Tiered priceing maximizes profit for all transactions in the sense that it doesn’t leave out buyers who will not pay a higher price. It doesn’t do anything to maximize the ‘cut of the value’ from individual transactions.
And, yes, my analysis does include that. In so much as it provides a reason for Tesla to sell the nerf’ed 75KWh car for a lower price. Let’s be clear, they have a huge waiting list. They could have stopped selling at the 60KWh price point and still sold every car they made. They would have made more money up front. So, clearly, they saw some value in keeping the lower price point around.
The concern about the ethics of locking down the firmware is complex. Maybe I can share the reasoning that the OSS movement has come to that relates to this.

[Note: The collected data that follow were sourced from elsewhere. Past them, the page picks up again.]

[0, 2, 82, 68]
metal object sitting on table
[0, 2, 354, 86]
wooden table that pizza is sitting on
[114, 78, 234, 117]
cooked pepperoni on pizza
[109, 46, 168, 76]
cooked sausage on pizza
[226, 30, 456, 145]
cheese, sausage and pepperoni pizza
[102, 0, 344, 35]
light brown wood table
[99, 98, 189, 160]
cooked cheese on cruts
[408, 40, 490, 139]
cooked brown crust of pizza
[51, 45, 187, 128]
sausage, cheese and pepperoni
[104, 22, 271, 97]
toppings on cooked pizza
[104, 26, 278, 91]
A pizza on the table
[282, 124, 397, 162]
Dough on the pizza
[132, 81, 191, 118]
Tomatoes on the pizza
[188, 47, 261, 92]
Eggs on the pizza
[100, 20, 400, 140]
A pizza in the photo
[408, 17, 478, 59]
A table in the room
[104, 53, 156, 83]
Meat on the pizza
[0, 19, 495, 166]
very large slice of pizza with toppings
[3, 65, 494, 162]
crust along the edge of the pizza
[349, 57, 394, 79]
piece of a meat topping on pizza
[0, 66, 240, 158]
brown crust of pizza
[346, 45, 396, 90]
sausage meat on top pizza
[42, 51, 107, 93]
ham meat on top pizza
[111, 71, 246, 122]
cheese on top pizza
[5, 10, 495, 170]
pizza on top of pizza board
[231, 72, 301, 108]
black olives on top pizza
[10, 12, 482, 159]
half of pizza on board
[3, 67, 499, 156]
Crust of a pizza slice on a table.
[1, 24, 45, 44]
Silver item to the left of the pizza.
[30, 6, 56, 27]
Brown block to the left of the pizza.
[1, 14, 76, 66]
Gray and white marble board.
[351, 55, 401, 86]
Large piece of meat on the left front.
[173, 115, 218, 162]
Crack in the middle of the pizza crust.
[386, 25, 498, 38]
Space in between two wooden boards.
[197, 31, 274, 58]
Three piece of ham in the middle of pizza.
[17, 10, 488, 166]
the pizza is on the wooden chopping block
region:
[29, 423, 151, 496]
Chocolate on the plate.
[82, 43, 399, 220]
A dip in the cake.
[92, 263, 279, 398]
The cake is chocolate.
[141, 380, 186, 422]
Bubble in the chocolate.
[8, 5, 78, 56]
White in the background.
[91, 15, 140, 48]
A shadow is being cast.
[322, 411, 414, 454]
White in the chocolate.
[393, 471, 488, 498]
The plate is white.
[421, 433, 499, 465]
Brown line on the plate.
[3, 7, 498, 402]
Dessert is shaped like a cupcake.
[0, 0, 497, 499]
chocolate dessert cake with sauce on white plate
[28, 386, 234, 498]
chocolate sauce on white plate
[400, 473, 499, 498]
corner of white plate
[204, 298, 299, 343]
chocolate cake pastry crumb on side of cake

OSS in general wants to see all software open and that’s a great goal, but when trying to apply that to firmware they ran into pushback from the manufacturers. The manufacturers say:
“We sell black boxes. We document how to talk to them and what they should do. Yes, they have software (which we call firmware) running inside of them to make them work. No, we don’t think you should get this software in an ‘open’ form (source code). Our reason being that we could have made the product with hardcoded logic or with a small processor running firmware. Either way the black box would still work the same way when viewed from the outside. So, why does our choice of how to implement it expose us to a higher level of scruitny?”
This answer was pretty divisive to the OSS movement as it showed the divide between the “software should be open so that I can modify it and make it work the way I want it to” and the “free all the things” groups.